I stand in total awe and wonder at Amazing Love.

June 19, 2012

Now Versus Then

This appeared earlier this week at the blog at Blue Letter Bible, an online Bible search engine, where it was titled, As-He-Is vs. As-He-Was.

  1. As He is. He is walking in majesty in the midst of the Churches. “…who walks among the seven golden lampstands” (Revelation 2:1).
    As He was. He was seen in humiliation, and in the midst of two thieves, crucified. “There they crucified him, and with him two others, one on either side, and Jesus between them” (John 19:18).
  2. As He is. He is seen in garments of glory, representing the glory of His person. …clothed with a long robe and with a golden sash around his chest” (Revelation 1:13).
    As He was. He was stripped of His garments, and made a spectacle to men, demons, and angels. “When the soldiers had crucified Jesus, they took his garments and divided them into four parts” (John 19:23).
  3. As He is.
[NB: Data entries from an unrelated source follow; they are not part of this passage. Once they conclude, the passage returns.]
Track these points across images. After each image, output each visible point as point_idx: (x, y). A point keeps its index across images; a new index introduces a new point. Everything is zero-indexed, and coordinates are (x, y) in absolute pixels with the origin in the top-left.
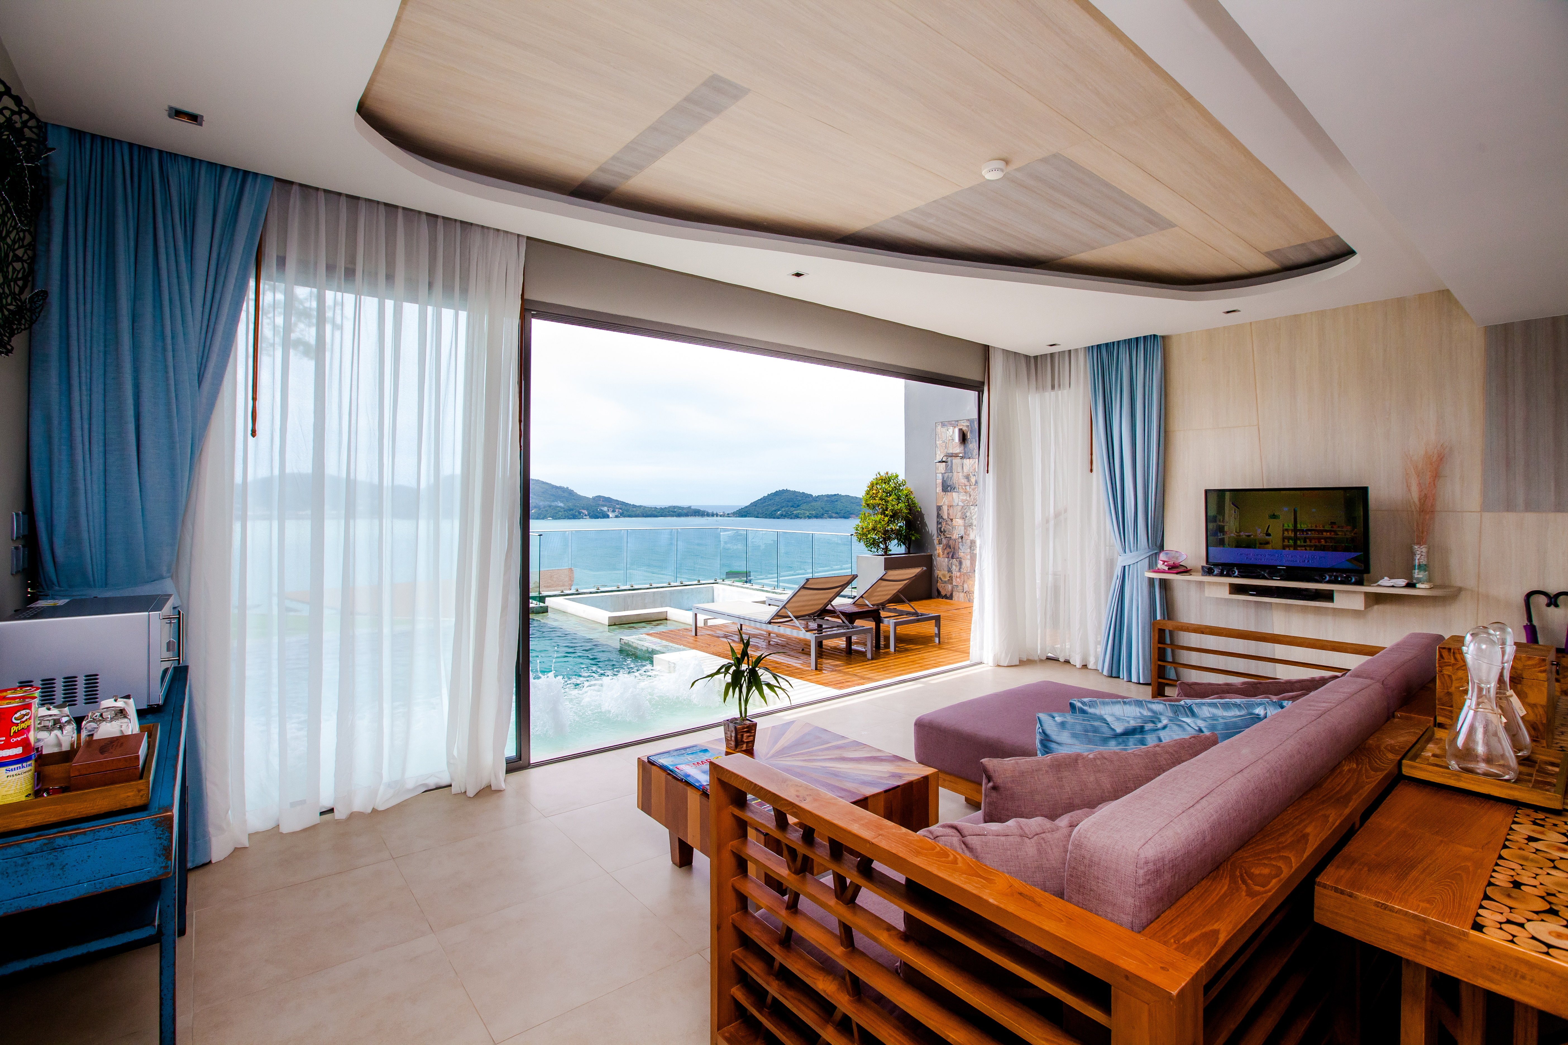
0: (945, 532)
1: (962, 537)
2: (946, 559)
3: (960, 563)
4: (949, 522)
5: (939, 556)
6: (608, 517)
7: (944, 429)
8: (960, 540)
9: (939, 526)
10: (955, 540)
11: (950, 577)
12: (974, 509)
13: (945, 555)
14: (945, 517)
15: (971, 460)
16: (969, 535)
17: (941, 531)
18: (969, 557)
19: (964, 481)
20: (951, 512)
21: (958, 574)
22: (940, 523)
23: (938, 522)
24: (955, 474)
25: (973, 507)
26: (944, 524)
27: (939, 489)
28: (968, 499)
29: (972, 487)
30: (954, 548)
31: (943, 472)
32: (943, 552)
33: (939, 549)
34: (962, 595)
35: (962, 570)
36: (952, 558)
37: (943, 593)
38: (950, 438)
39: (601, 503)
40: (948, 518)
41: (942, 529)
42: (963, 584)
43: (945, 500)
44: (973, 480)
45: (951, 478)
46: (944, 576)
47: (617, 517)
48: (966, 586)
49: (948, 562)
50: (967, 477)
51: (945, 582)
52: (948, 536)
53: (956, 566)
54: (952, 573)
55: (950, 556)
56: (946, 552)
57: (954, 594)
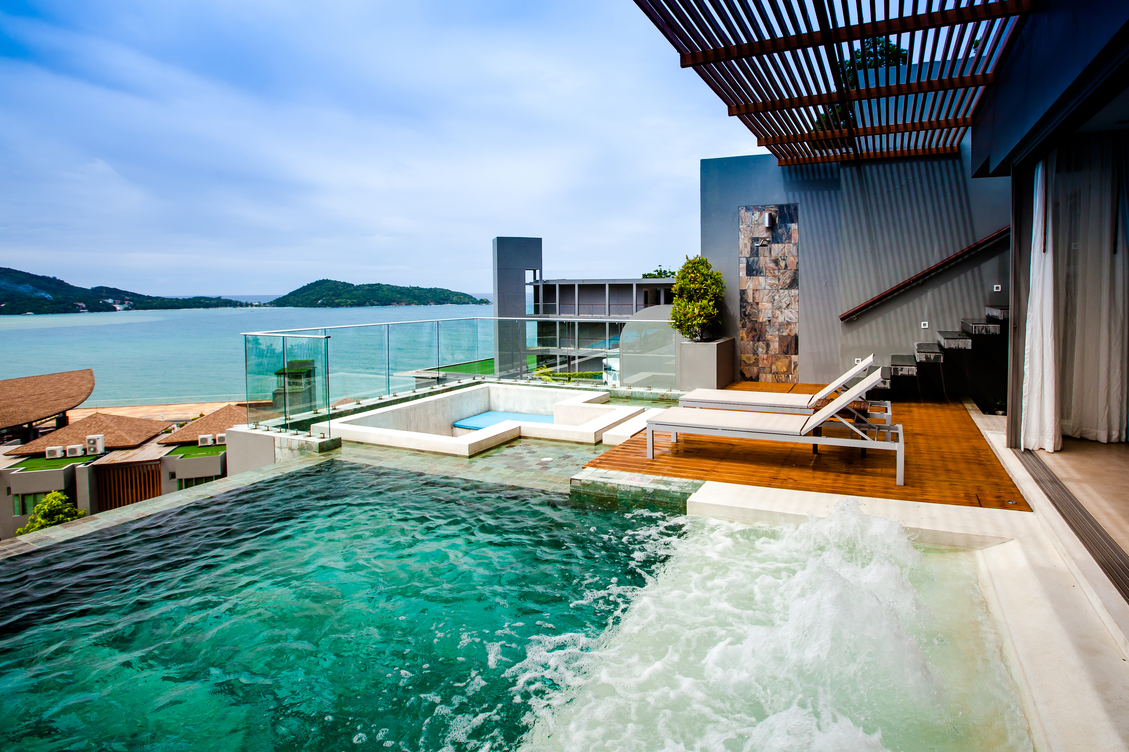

His eyes are as flames of fire―reminding us of His all-seeingness. “His eyes were like a flame of fire” (Revelation 1:14).
    As He was. Those eyes lost their brightness in death, and closed under the load of sin. “…and he bowed his head and gave up his spirit” (John 19:30).
  4. As He is. His feet are as burning and polished brass―telling us of His durability and deity. “his feet were like burnished bronze, refined in a furnace” (Revelation 1:15).
    As He was. Those feet were nailed to the Cross. “See my hands and my feet…” (Luke 24:39).
  5. As He is. His voice is as the sound of many waters, reminding us of the power of His word. “his voice was like the roar of many waters” (Revelation 1:15).
    As He was. His voice was hushed in death. “…they came to Jesus and saw that he was already dead…” (John 19:33).
  6. As He is. His hand is mighty to hold, and to help us. “In his right hand he held seven stars” (Revelation 1:16).
    As He was. Those hands were pierced, and nailed to the accursed tree. “…they have pierced my hands and fee…” (Psalm 22:16).
  7. As He is. Out of His mouth, goes a sharp two-edged sword―telling us of His power to destroy His enemies. “…from his mouth came a sharp two-edged sword…” (Revelation 1:16).
    As He was. He opened not His mouth, but was smitten by the officer over the mouth. “…so he opened not his mouth” (Isaiah 53:7).
  8. As He is. His face is as the sun shining in his strength. “his face was like the sun shining in full strength” (Revelation 1:16).
    As He was. That face was marred, spit on, the hair plucked from, and the rude hand of man insulted. “As many were astonished at you— his appearance was so marred, beyond human semblance…” (Isaiah52:14).